Exercise requirements:
Print verbatim every line starting at the one that contains "coffee cup: present [536,426,586,508]" and ending at the final line of the records; include both endpoints.

Data supplied START

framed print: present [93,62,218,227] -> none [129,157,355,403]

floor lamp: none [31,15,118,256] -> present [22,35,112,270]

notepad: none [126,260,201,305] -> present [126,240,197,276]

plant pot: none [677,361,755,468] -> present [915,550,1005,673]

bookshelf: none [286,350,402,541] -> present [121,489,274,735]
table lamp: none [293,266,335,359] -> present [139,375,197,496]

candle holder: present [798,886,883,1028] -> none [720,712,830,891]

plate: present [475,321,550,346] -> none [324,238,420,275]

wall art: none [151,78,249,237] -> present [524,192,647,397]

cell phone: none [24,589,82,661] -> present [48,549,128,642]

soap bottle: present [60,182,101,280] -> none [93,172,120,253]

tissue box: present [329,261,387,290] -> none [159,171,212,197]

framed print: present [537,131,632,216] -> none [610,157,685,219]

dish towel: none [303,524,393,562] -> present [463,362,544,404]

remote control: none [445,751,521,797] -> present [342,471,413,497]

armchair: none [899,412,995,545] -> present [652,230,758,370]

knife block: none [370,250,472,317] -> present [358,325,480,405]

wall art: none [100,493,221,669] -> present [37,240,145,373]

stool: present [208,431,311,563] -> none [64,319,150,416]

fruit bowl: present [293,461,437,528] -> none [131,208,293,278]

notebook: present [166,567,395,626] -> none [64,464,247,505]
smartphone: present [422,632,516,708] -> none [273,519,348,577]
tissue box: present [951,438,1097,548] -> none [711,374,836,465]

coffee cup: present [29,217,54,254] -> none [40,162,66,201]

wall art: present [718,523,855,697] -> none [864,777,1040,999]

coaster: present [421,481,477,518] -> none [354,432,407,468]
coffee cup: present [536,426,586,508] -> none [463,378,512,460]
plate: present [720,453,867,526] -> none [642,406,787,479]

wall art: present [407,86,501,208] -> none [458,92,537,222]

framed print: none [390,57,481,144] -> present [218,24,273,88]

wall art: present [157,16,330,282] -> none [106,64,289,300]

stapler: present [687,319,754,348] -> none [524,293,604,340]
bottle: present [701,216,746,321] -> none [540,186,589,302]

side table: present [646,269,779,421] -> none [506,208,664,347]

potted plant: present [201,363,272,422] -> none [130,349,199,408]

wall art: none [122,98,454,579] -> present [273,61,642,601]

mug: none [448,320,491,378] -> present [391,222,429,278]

Data supplied END

Result:
coffee cup: present [536,426,586,508] -> none [463,378,512,460]
plate: present [720,453,867,526] -> none [642,406,787,479]

wall art: present [407,86,501,208] -> none [458,92,537,222]

framed print: none [390,57,481,144] -> present [218,24,273,88]

wall art: present [157,16,330,282] -> none [106,64,289,300]

stapler: present [687,319,754,348] -> none [524,293,604,340]
bottle: present [701,216,746,321] -> none [540,186,589,302]

side table: present [646,269,779,421] -> none [506,208,664,347]

potted plant: present [201,363,272,422] -> none [130,349,199,408]

wall art: none [122,98,454,579] -> present [273,61,642,601]

mug: none [448,320,491,378] -> present [391,222,429,278]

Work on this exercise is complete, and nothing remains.